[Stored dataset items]

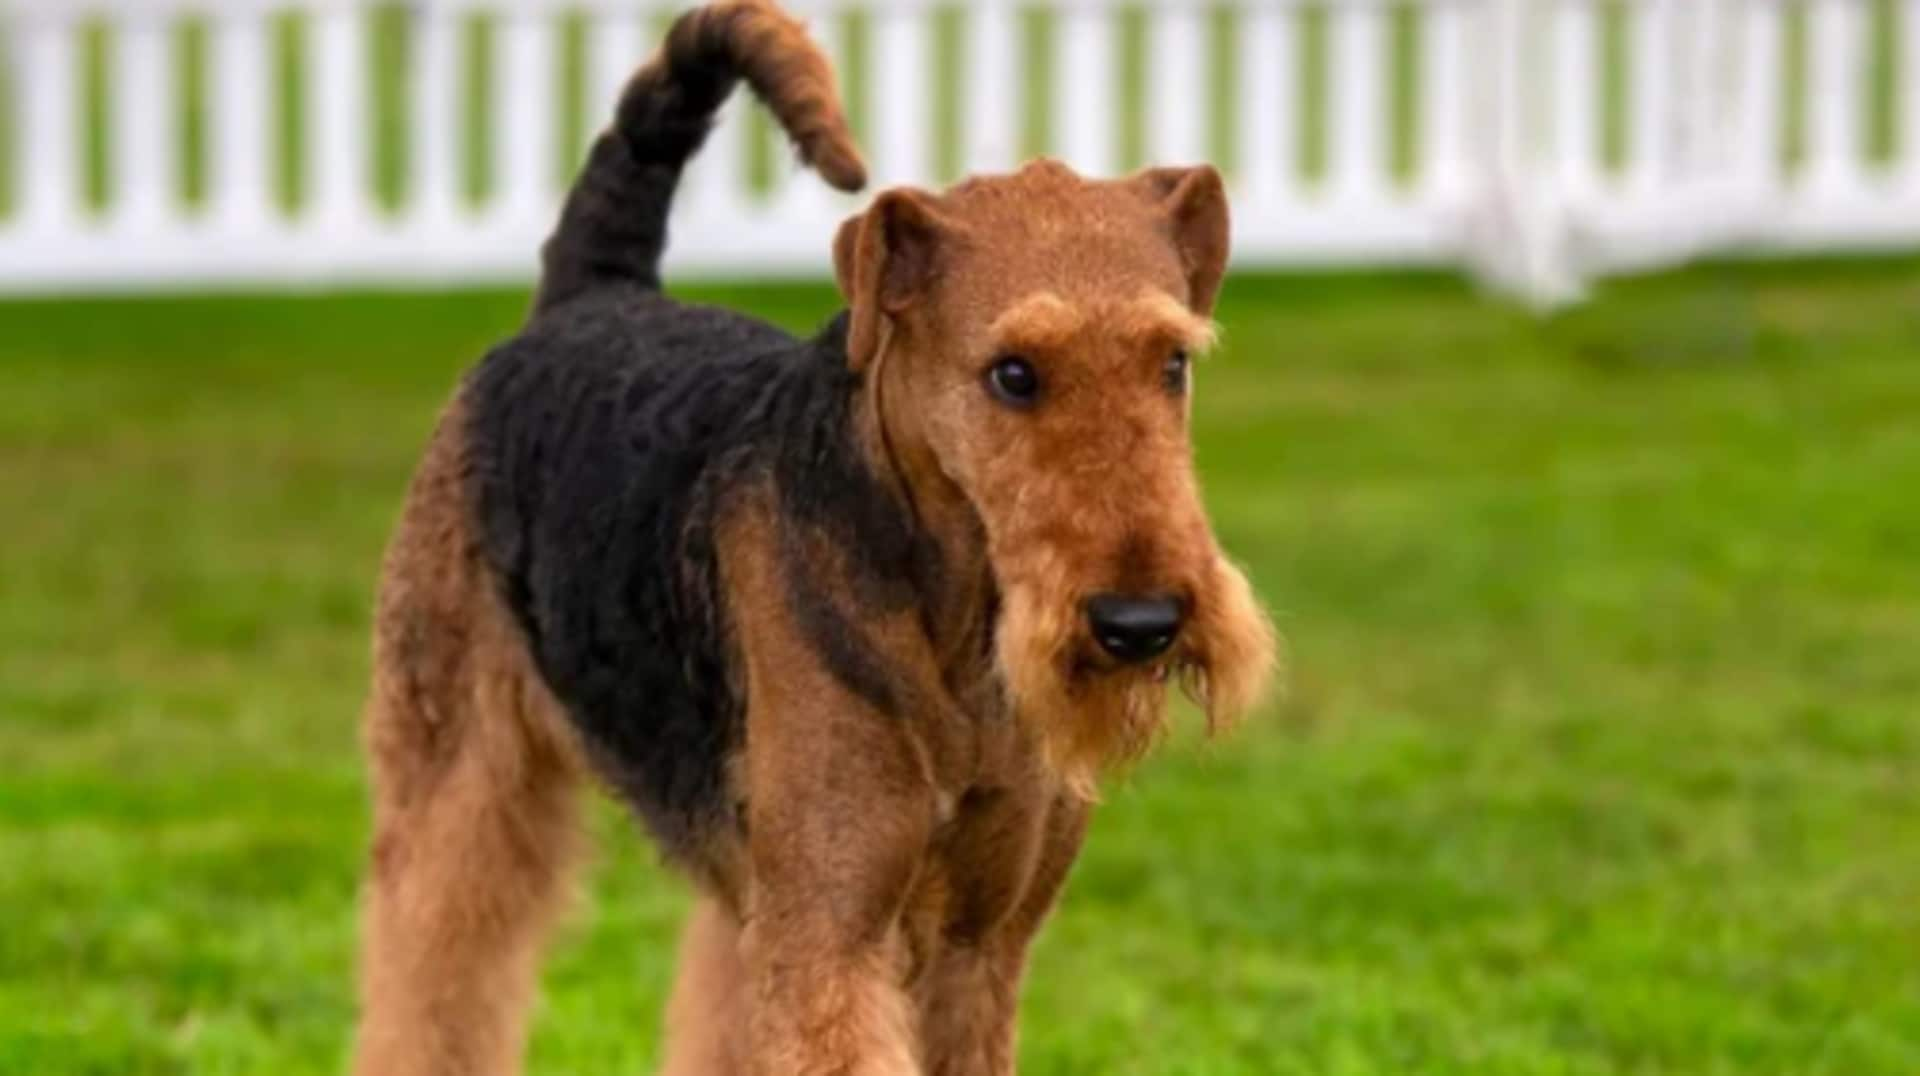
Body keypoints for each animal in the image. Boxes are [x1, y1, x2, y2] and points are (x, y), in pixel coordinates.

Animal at [345, 4, 1274, 1068]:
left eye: (1173, 363)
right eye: (1013, 372)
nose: (1140, 622)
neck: (953, 627)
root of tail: (590, 294)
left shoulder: (979, 944)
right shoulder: (832, 932)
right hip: (456, 769)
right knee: (433, 960)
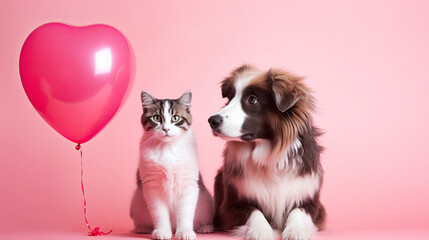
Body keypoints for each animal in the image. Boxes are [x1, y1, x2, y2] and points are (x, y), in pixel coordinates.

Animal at [128, 90, 213, 240]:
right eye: (156, 118)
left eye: (175, 118)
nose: (166, 129)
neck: (168, 148)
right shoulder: (152, 187)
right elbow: (159, 213)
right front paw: (162, 231)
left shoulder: (188, 184)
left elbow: (185, 212)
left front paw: (185, 231)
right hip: (136, 202)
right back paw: (142, 227)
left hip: (207, 201)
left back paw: (205, 227)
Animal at [207, 65, 324, 240]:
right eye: (230, 98)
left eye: (252, 100)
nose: (212, 121)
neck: (268, 154)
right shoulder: (232, 204)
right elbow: (254, 212)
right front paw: (261, 230)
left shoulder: (311, 202)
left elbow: (297, 211)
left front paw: (296, 230)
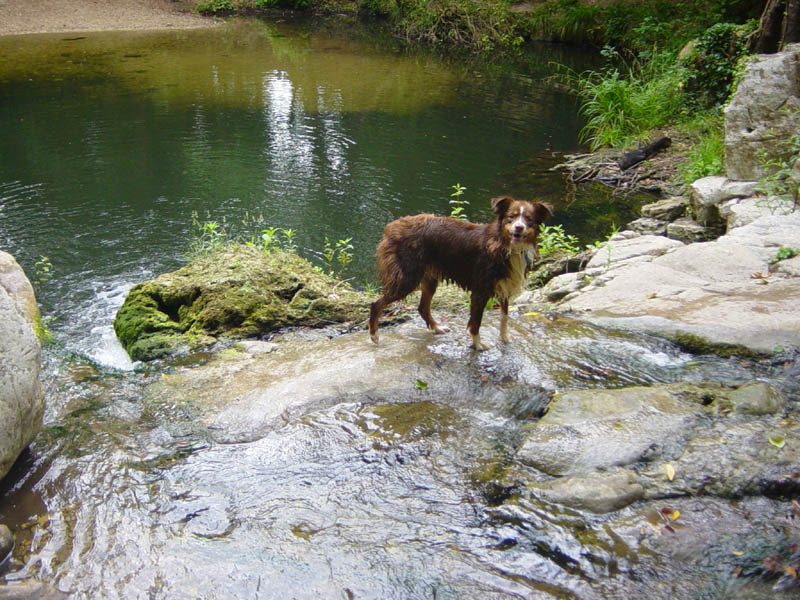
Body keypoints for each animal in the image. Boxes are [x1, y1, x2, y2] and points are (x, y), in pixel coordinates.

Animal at [368, 195, 552, 350]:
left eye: (528, 219)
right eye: (510, 217)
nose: (519, 228)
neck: (506, 246)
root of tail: (392, 226)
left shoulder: (504, 286)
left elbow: (504, 317)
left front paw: (504, 338)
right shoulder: (480, 290)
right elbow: (476, 322)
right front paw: (478, 345)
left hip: (429, 279)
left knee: (422, 307)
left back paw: (437, 328)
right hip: (408, 278)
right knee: (376, 304)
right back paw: (374, 336)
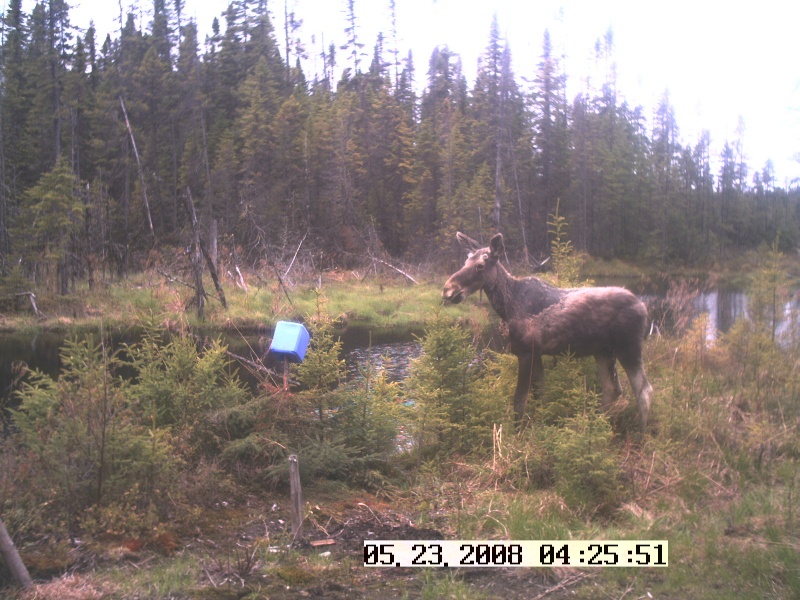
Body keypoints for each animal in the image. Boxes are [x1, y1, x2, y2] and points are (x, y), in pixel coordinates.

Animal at [440, 232, 652, 428]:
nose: (448, 290)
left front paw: (517, 434)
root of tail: (644, 308)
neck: (506, 307)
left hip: (629, 347)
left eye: (480, 266)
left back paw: (643, 433)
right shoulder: (537, 353)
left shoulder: (525, 352)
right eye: (465, 261)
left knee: (644, 391)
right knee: (612, 389)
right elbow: (540, 395)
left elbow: (519, 402)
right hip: (603, 351)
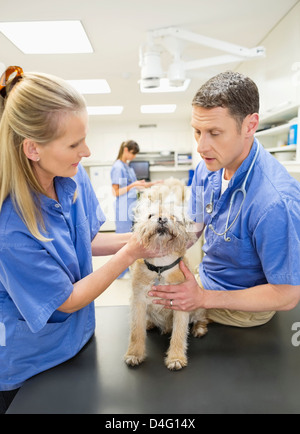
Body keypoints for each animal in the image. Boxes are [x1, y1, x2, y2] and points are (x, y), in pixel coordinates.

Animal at [123, 180, 207, 370]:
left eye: (174, 216)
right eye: (150, 216)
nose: (162, 219)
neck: (160, 267)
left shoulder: (182, 303)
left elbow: (179, 334)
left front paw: (176, 358)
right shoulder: (138, 302)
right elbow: (135, 332)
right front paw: (134, 354)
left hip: (199, 305)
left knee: (202, 318)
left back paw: (199, 328)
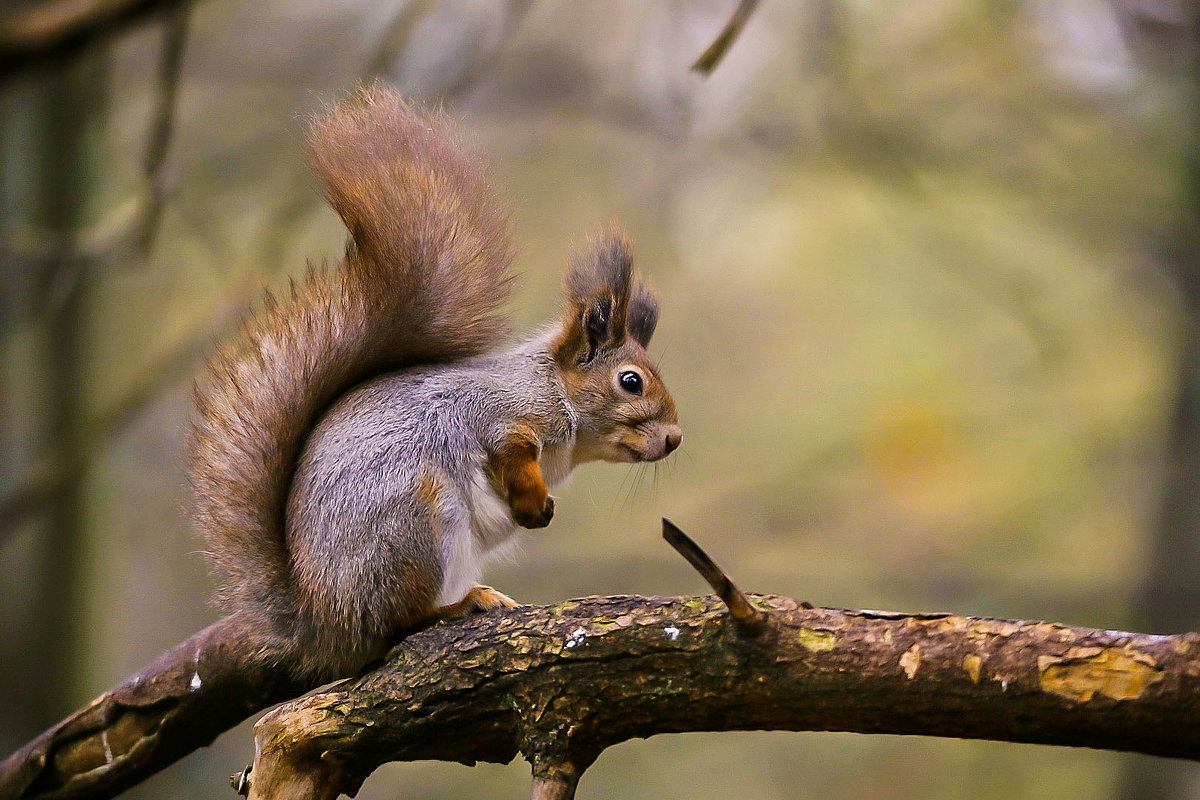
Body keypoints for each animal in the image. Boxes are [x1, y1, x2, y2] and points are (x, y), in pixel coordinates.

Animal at [186, 86, 676, 681]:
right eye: (631, 382)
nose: (675, 438)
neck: (556, 396)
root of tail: (326, 627)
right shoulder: (500, 415)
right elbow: (509, 452)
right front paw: (535, 505)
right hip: (415, 521)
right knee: (400, 622)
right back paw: (461, 605)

Task directions – Only the lines above from the line containing "left shoulder: (188, 184)" through the line containing "right front paw: (261, 230)" should be retyped, exactly and with both ends included.

Written response –
left shoulder: (188, 184)
left elbow: (185, 212)
left front paw: (185, 231)
right hip: (136, 202)
right back paw: (142, 227)
left hip: (207, 201)
left back paw: (205, 227)
Animal at [207, 65, 324, 240]:
right eye: (230, 98)
left eye: (252, 100)
nose: (212, 121)
neck: (268, 154)
right shoulder: (232, 204)
right elbow: (254, 212)
right front paw: (261, 230)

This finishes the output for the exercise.